If smart credit and debit cards were used in conjunction with a customer-owned handheld PIN keyboard (such as the Digipass system) then all security would rest in the hands of issuers, and the retailers would be freed of the security burdens surrounding credit. PCI DSS wouldn’t be necessary. PCI PED wouldn’t be necessary. And the extra cost for replacing terminals to work with Chip-and-PIN wouldn’t be necessary, either.
Of course, that’s not likely to happen until retailers examine and understand the costs, and then organize their efforts to move the PCI in that direction.
September 4th, 2008 at 3:28 pm
Editor’s Note: A Reader is absolutely correct (As A Reader tends to be). In short, this is part of the overall argument that retailers are good at doing a lot of things, but security isn’t one of them. Getting the banks and consumers to take over data responsibility is the ideal.
Which, of course, means that it will never happen. Too many powerful players that don’t want it to happen.
September 5th, 2008 at 8:51 am
One doesn’t need to deploy chip-n-PIN to make payments much, much more secure—the PCI SSC simply needs to require end-to-end encryption for all payment data starting at the PED, regardless of whether the underlying network is considered “public” or “private”. This is what already occurs with PIN data today. To be sure, there are many, many significant deployment issues that would need to be overcome to make this happen—but I can’t help but believe that this requirement will become part of PCI DSS at some point in the next five years.

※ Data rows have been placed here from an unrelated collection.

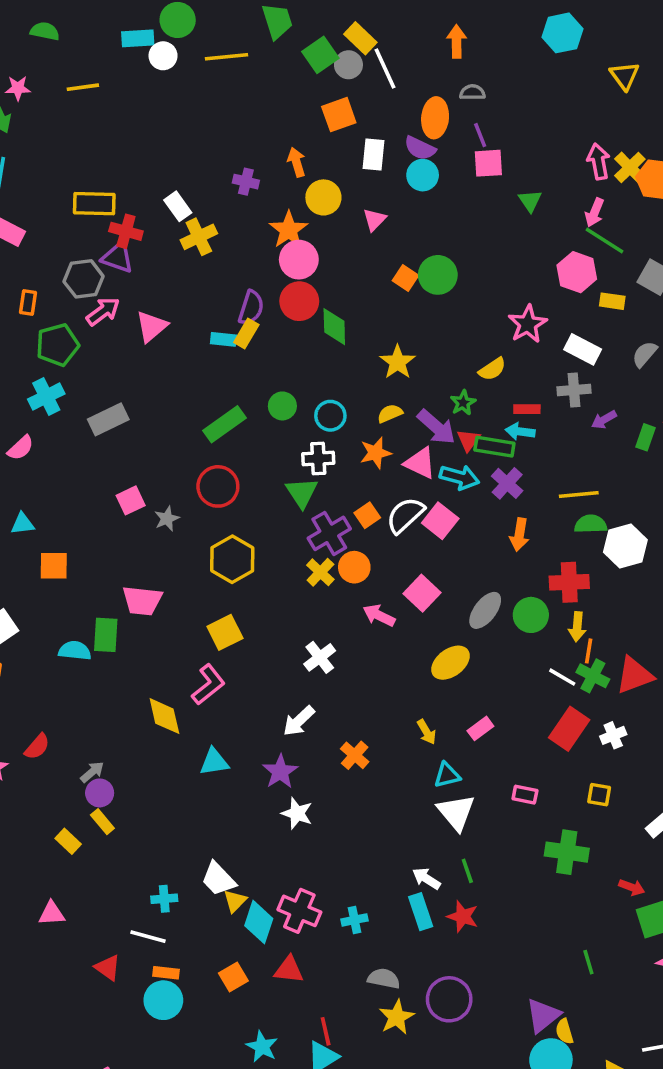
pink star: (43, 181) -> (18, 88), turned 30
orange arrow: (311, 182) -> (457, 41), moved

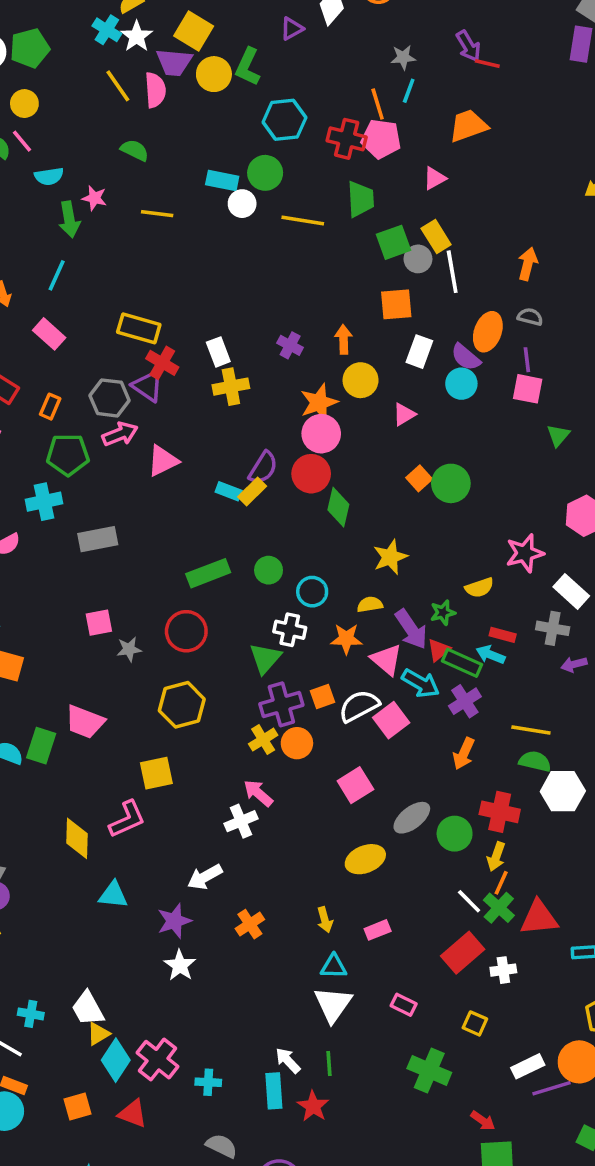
pink arrow: (379, 615) -> (258, 793), moved

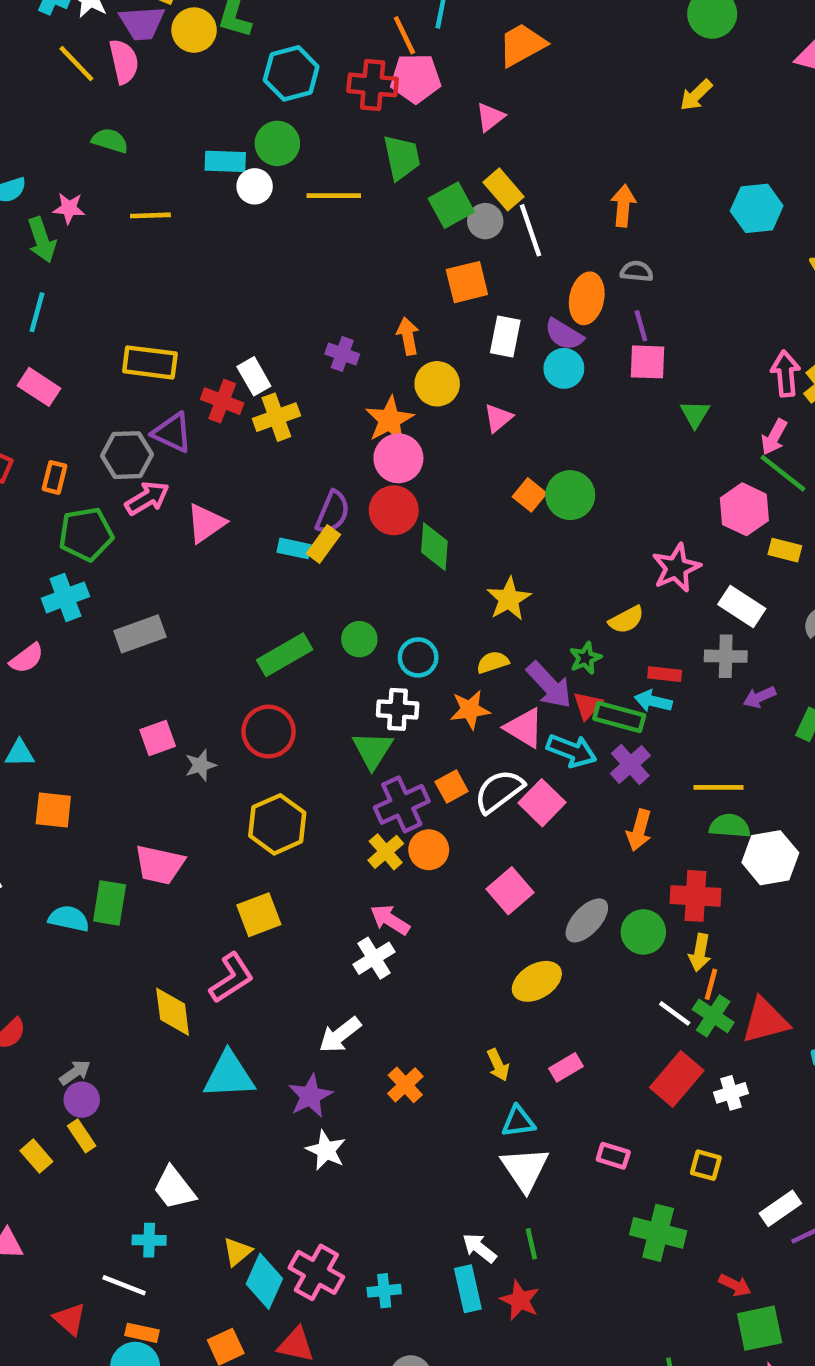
red cross: (162, 363) -> (222, 401), moved
cyan triangle: (113, 895) -> (229, 1075), size x1.4
white trapezoid: (88, 1009) -> (174, 1188), moved

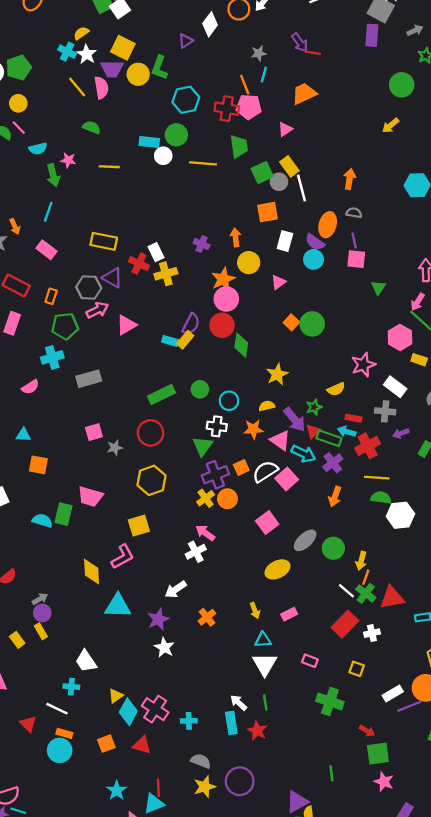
red cross: (695, 896) -> (368, 446), moved, turned -35

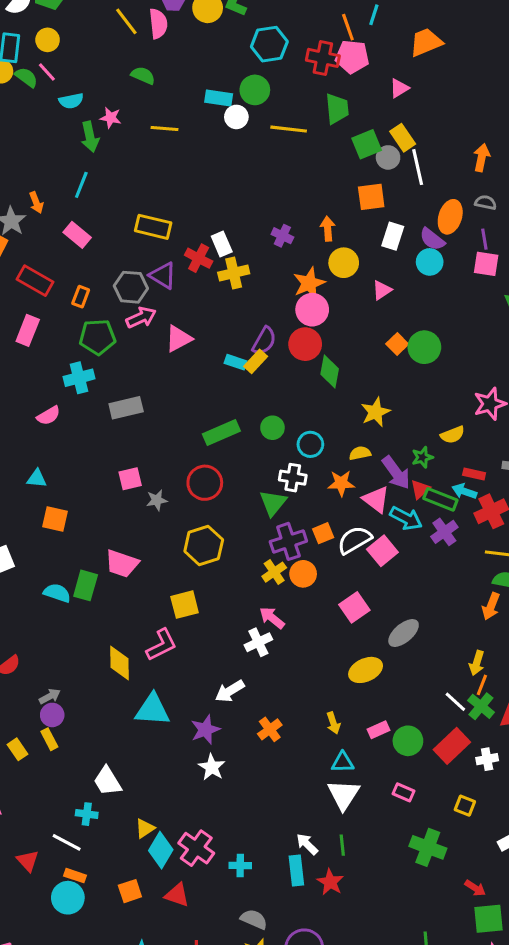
orange arrow: (335, 496) -> (491, 606), moved
green circle: (333, 548) -> (408, 741), moved

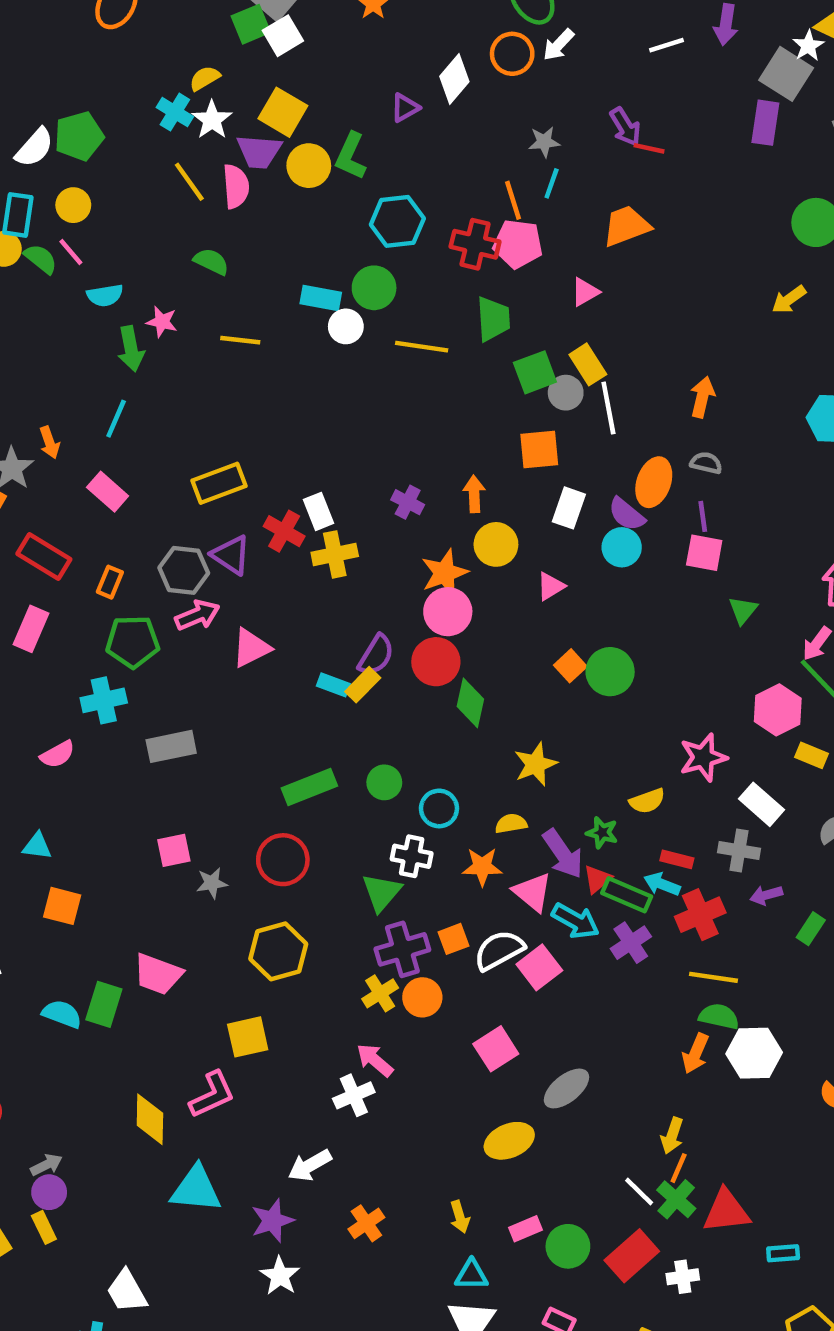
yellow rectangle: (153, 227) -> (219, 483), turned -36
green star: (422, 457) -> (602, 833), turned 30

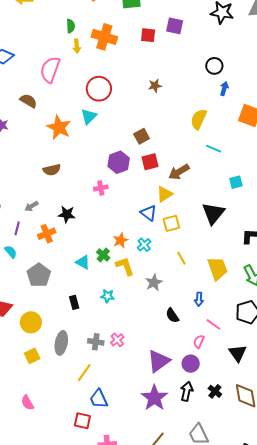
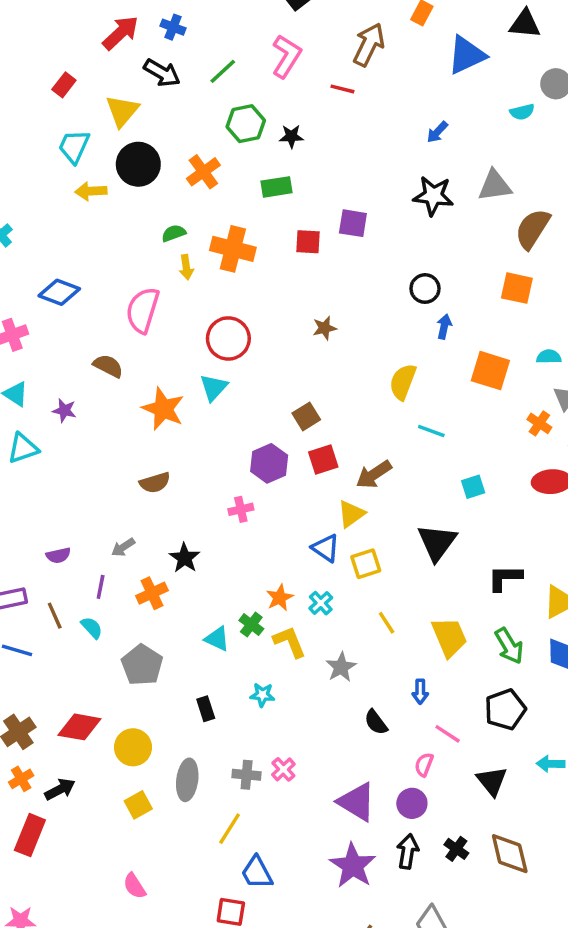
green semicircle: (71, 26) -> (174, 233), turned -104
black star: (67, 214) -> (185, 558), turned 30
purple triangle: (159, 361) -> (357, 802), turned -50

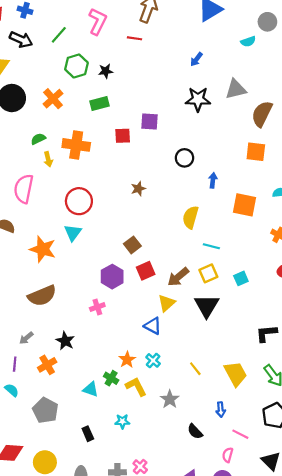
black circle: (425, 289) -> (184, 158), moved
brown semicircle: (155, 483) -> (42, 296), size x1.5
black triangle: (437, 542) -> (207, 306), moved
yellow square: (366, 564) -> (208, 273), moved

September 8th, 2008 at 2:00 pm
Most that you’ve said is correct. But encryting from end-to-end isn’t a solution too. You can grab card information before, it gets encripted. I saw a lot of violated terminals, where the data were stolen prior getting encripted. It was possible getting the PIN, by mapping the keyboard matrix. It’s a hardware “hacking”. Even PCI PED, doens’t look at all design failures on the terminals. It’s possible to put a bug in every terminal in the market. I’ve seem a lot, on Verifone and Ingenico terminals (just to name a few vendors)
Even if you use Chip, it’s possible to cheat the authorization system (based on the deployment). I saw a lot of frauds involving chip-and-pin approach. I’m not saying that the chip was broken (at least yet, but the criminals are studing the “how-to”), but there are several ways to cheat with the authorization systems.